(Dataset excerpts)
● ● ●
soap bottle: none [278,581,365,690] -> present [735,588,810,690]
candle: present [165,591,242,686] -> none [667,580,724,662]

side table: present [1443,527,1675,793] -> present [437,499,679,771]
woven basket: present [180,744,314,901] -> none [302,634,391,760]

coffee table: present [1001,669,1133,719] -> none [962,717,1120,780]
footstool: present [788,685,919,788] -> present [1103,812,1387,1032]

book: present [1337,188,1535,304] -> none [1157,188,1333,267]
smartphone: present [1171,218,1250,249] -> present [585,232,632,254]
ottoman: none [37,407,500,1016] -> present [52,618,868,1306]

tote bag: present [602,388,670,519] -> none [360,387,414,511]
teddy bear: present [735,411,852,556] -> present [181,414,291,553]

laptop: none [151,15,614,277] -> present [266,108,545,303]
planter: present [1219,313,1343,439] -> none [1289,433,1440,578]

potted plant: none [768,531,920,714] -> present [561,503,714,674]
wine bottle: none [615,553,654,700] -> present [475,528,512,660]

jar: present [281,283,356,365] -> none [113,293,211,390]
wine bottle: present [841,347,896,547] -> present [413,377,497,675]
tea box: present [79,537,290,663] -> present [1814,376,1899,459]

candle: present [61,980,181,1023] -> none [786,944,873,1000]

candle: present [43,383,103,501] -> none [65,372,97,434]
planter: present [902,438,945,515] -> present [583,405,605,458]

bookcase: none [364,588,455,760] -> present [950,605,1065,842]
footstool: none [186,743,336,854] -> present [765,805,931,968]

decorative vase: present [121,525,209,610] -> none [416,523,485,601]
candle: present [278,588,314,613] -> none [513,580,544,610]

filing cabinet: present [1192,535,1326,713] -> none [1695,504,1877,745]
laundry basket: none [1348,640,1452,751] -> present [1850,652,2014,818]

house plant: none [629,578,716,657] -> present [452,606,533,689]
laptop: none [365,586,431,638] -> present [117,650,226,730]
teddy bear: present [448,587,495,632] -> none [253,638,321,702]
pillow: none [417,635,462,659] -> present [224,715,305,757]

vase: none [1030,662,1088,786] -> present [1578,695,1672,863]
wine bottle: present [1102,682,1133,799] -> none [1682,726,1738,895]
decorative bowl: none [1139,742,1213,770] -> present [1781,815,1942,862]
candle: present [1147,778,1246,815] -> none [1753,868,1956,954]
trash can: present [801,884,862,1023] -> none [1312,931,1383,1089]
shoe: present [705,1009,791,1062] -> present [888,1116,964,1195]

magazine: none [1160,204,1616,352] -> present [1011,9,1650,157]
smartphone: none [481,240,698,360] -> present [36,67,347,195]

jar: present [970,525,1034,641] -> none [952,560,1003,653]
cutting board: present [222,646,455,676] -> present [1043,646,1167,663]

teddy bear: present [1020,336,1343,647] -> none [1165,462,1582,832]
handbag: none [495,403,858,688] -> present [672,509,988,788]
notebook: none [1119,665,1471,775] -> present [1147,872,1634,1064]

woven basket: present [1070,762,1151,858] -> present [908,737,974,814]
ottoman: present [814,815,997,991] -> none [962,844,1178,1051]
● ● ●
#### PROBLEM STATEMENT:
Only the lines above from the line with "planter: present [1219,313,1343,439]" to the line with "tea box: present", those two lines included, should be reproduced exactly.

#### COMPLETED TASK:
planter: present [1219,313,1343,439] -> none [1289,433,1440,578]

potted plant: none [768,531,920,714] -> present [561,503,714,674]
wine bottle: none [615,553,654,700] -> present [475,528,512,660]

jar: present [281,283,356,365] -> none [113,293,211,390]
wine bottle: present [841,347,896,547] -> present [413,377,497,675]
tea box: present [79,537,290,663] -> present [1814,376,1899,459]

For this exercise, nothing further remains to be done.